Comment by Lerc
1 month ago
A large amount of work in the last few years has gone into building benchmarks because models have been going though and beating them at a fairly astonishing rate. It's generally accepted as true that passing any one of them does not constitute fully general intelligence but the difficult part has been finding things that they cannot do. They are giving them more and more difficult tasks. The ARC prize in particular was designed to be focused on reasoning more than knowledge. The 87.5% score achieved in such a short time by throwing lots of resources at conventional methods was quite a surprise.
You can at least have a degree of confidence that they will perform well in the areas covered by the benchmarks (as long as they weren't contaminated) and with enough benchmarks you get fairly broad coverage.
> It's generally accepted as true that passing any one of them does not constitute fully general intelligence but the difficult part has been finding things that they cannot do.
It's pretty easy to find things they can't do. They lack a level of abstraction that even small mammals have, which is why you see them constantly failing when it comes to things like spacial awareness.
The difficult part is creating an intelligence test that they score badly on. But that's more of an issue with treating intelligence tests as if they're representative of general intelligence.
It's like have difficulty finding a math problem that Wolfram Alpha would do poorly on. If a human was able to solve all of these problems as well as Wolfram Alpha, they would be considered a genius. But Wolfram Alpha being able to solve those questions doesn't show that it has general intelligence, and trying to come up with more and more complicated math problems to test it with doesn't help us answer that question either.
yeah like ask them to use tailwindcss.
most llm's actually fail that task, even in agent modes and there is a really simple reason for that. because tailwindcss changed their packages / syntax.
and this is basically a test that should be focused on. change things and see if the llm can find a solutions on its own. (...it can't)
And if I take my regular ordinary commuter car off the paved road and onto the dirt I get stuck in the mud. That doesn't mean the whole concept of cars is worthless, instead we paved all over the world with roads. But for some reason with LLMs, the attitude is that them being unable to go offroad means everyone's totally deluded and we should give up on the whole idea.
3 replies →
How do they do if you include the updated docs in the context?
2 replies →
Can it solve the prime number maze
> does not constitute fully general intelligence but the difficult part has been finding things that they cannot do
I am very surprised when people say things like this. For example, the best ChatGPT model continues to lie to me on a daily basis for even basic things. E.g. when I ask it to explain what code is contained on a certain line on github, it just makes up the code and the code it's "explaining" isn't found anywhere in the repo.
From my experience, every model is untrustworthy and full of hallucinations. I have a big disconnect when people say things like this. Why?
Well, language models don't measure the state of the world - they turn your input text into a state of text dynamics, and then basically hit 'play' on a best guess of what the rest of the text from that state would contain. Part of your getting 'lies' is that you're asking questions for which the answer couldn't really be said to be contained anywhere inside the envelope/hull of some mixture of thousands of existing texts.

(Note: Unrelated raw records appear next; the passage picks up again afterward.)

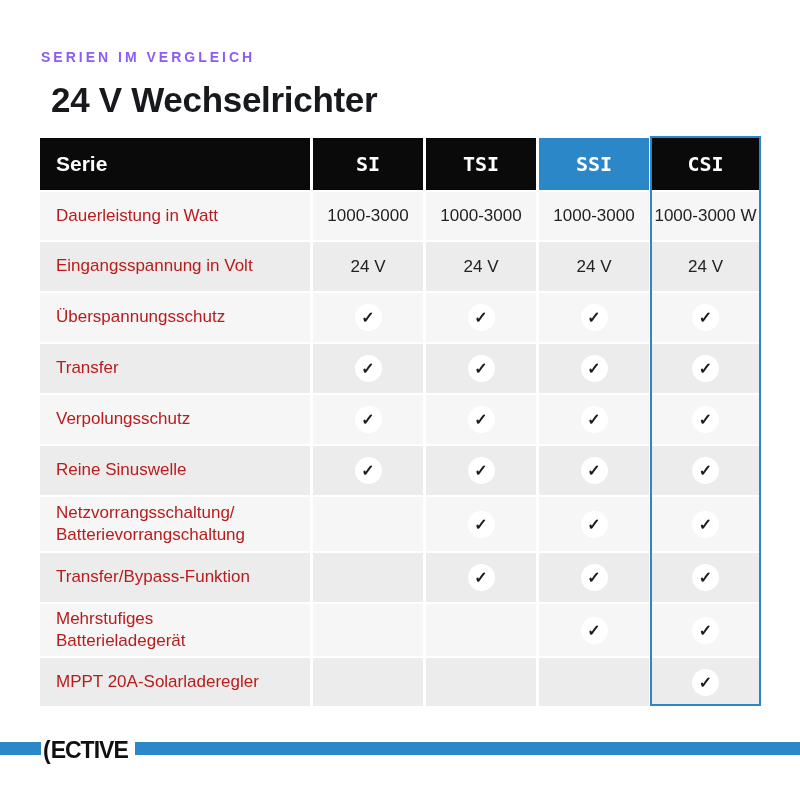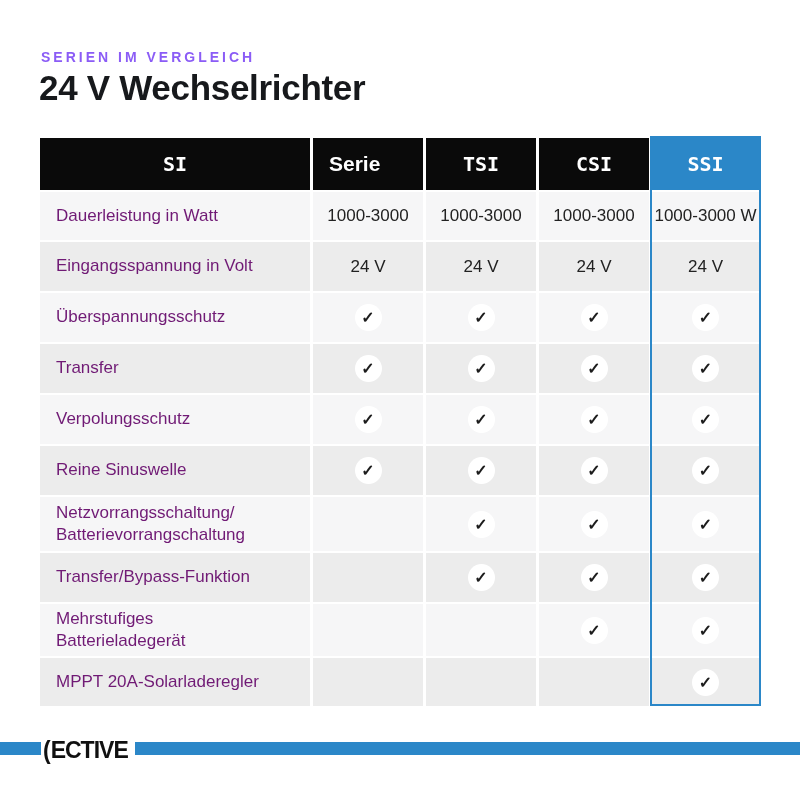"24 V Wechselrichter" .title { margin: 0 -> 12px }
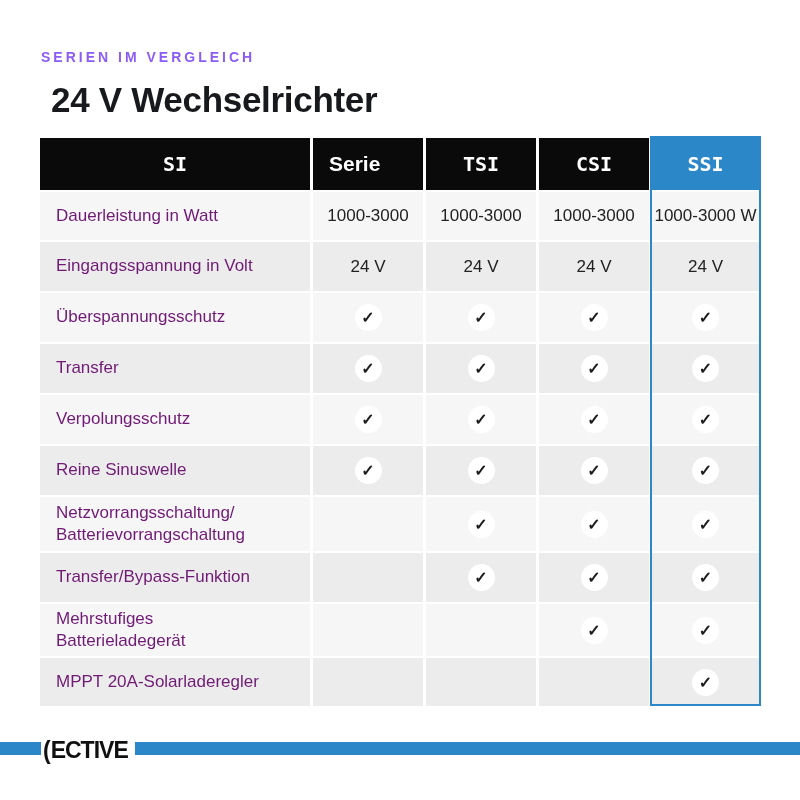"SI" div.cell { order: before "Serie" -> after "Serie" }
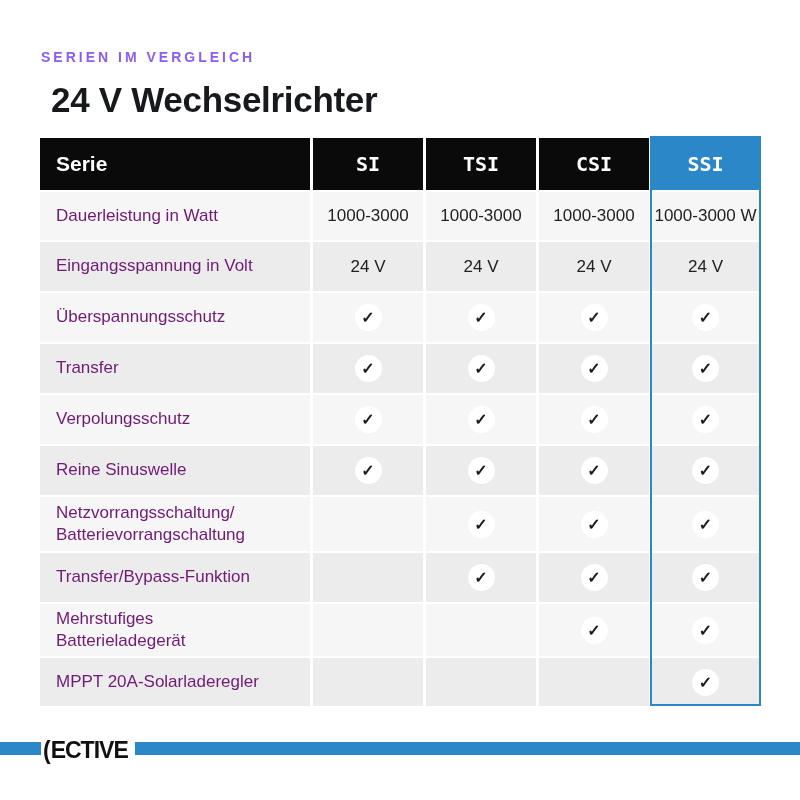"CSI" div.cell { order: before "SSI" -> after "SSI" }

Like, suppose for a thought experiment, that you got ten thousand random github users, collected every documented instance of a time that they had referred to a line number of a file in any repo, and then tried to use those related answers to come up with a mean prediction for the contents of a wholly different repo. Odds are, you would get something like the LLM answer.
My opinion is that it is worth it to get a sense, through trial and error (checking answers), of when a question you have may or may not be in a blindspot of the wisdom of the crowd.
[dead]
I am not an expert, but I suspect the disconnect concerns number of data sources. LLMs are good at generalising over many points of data, but not good at recapitulating a single data point like in your example.
I’m splitting hairs a little bit but I feel like there should be a difference in how we think about current “hard(er)” limitations of the models vs limits in general intelligence and reasoning, I.e I think the grandparent comment is talking about overall advancement in reasoning and logic and in that finding things AI “cannot do” whereas you’re referring to what is more classify as a “known issue”. Of course it’s an important issue that needs to get fixed and yes technically until we don’t have that kind of issue we can’t call it “general intelligence” but I do think the original comment is about something different than a few known limitations that probably a lot of models have (and that frankly you’d have thought wouldn’t be that difficult to solve!?)
Yes but I am just giving an example of something recent, I could also point to pure logic errors if I go back and search my discussions.
Maybe you are on to something for "classifying" issues; the type of problems LLMs have are hard to categorize and hence it is hard to benchmark around. Maybe it is just a long tail of many different categories of problems.
It does this even if you give it instructions to make sure the code is truly in the code base? You never told it can’t lie.
Telling a LLM 'do not hallucinate' doesn't make it stop hallucinating. Anyone who has used an LLM even moderately seriously can tell you that. They're very useful tools, but right now they're mostly good for writing boilerplate that you'll be reviewing anyhow.
5 replies →
For clarity, could you say exactly what model you are using? The very best ChatGPT model would be a very expensive way to perform that sort of task.
Is this a version of ChatGPT that can actually go and check on the web? If not it is kind of forced to make things up.